Dans 95% des cas, les procédures collectives se terminent par une procédure de liquidation entraînant la disparition de l’entreprise. La loi de 2005 n’a pas changé ce constat car la mentalité des entreprises n’a pas été changée et les procédures sont toujours ouvertes trop tard alors qu’il n’est plus possible de sauver l’affaire. Il n’existe malheureusement pas de mesure législative pouvant y remédier.

L’autre alternative pour les chefs d’entreprises en difficulté est de céder l’affaire à un tiers, on remplace le(s) dirigeant(s) en la faisant racheter (décision du juge quel que soit la volonté du chef d’entreprise). Certains auteurs critiquent beaucoup cette possibilité comme Bernard Swan (directeur de la revue « Procédures collectives », ancien mandataire liquidateur). Ce dernier dit qu’une trop grande part est faite à cette possibilité, il pense que l’entreprise devrait continuer avec son propre chef d’entreprise car il considère que la cession forcée par le juge est une méthode d’expropriation (il n’a pas tort mais c’est la conséquence logique de la distinction entreprise / chef d’entreprise). Il insinue que le juge aura tendance à la facilité en décidant la cession (plus efficace puisque les dettes sont apurées par le prix de cession et que l’entreprise efface donc ses dettes pour repartir de zéro avec un autre dirigeant à sa tête) au lieu de faire un vrai plan de redressement (plus long, plus compliqué). Encore faut-il trouver un repreneur car rares sont ceux qui acceptent de payer un prix pour récupérer une entreprise qui ne va pas bien même si ses dettes ont été effacées (critique toujours actuelle).

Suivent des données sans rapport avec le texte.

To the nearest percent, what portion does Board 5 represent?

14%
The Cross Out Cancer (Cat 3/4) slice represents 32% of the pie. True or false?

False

Autre critique : la répartition des pouvoirs entre les organes de la procédure collective. Finalement aujourd’hui, plus personne ne sait qui fait quoi car certains de leurs pouvoirs empiètent sur ceux des autres et les règles de partage des pouvoirs rendent la procédure illisible (on ne sait pas à qui s’adresser, c’est le moins grave, mais on multiplie aussi les actions en responsabilité contre tel ou tel organe de la procédure).

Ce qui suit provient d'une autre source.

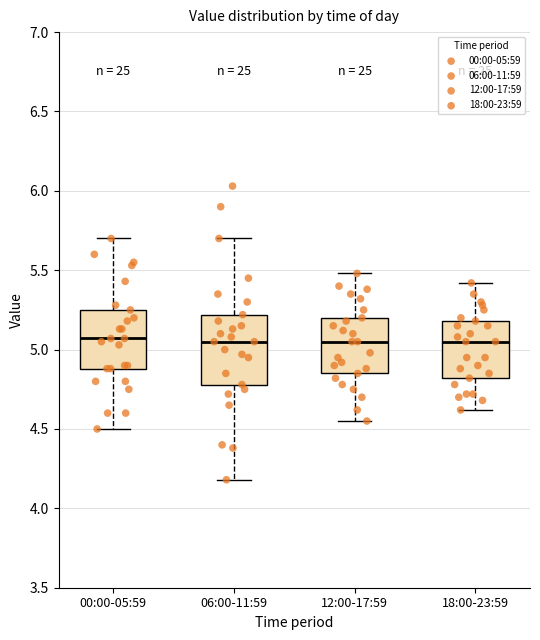

Where does the median line of the box for 00:00-05:59 sit on the y-axis? The values are not printed on the chart, so give them approximately, as read against the axis.

5.05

Les principales innovations de la loi actuelle :

¤ Elle a étendu le champ d’application des procédures actuelles : les professions libérales peuvent faire l’objet d’une PC (au départ, ce n’était que les commerçants, puis les artisans, les agriculteurs, les dirigeants de sociétés et enfin les professions libérales).

¤ La loi a mis en place une procédure de sauvegarde qui n’existait pas avant. Avant, les choses étaient claires : soit l’entreprise était en état de cessation de paiement et relevait alors du droit des PC, soit elle ne l’était pas et pouvait demander l’ouverture d’un règlement amiable. Le stade de difficulté appelé « état de cessation des paiements » était donc le déclencheur de la procédure collective.

Avec cette loi, tout a changé. On a garde l’état de cessation de paiement mais il ne déclenche plus la PC. La procédure de sauvegarde est une procédure judiciaire et collective (pouvoir de coercition du juge sur les créanciers, à l’inverse du règlement amiable) du traitement de la difficulté et néanmoins, il ne faut pas être en état de cessation de paiement pour pouvoir en profiter. Une entreprise en état de cessation de paiement va pouvoir néanmoins bénéficier de la procédure de conciliation (qui est pourtant une mesure de prévention et non un traitement collectif de la difficulté). Ce n’est pas logique.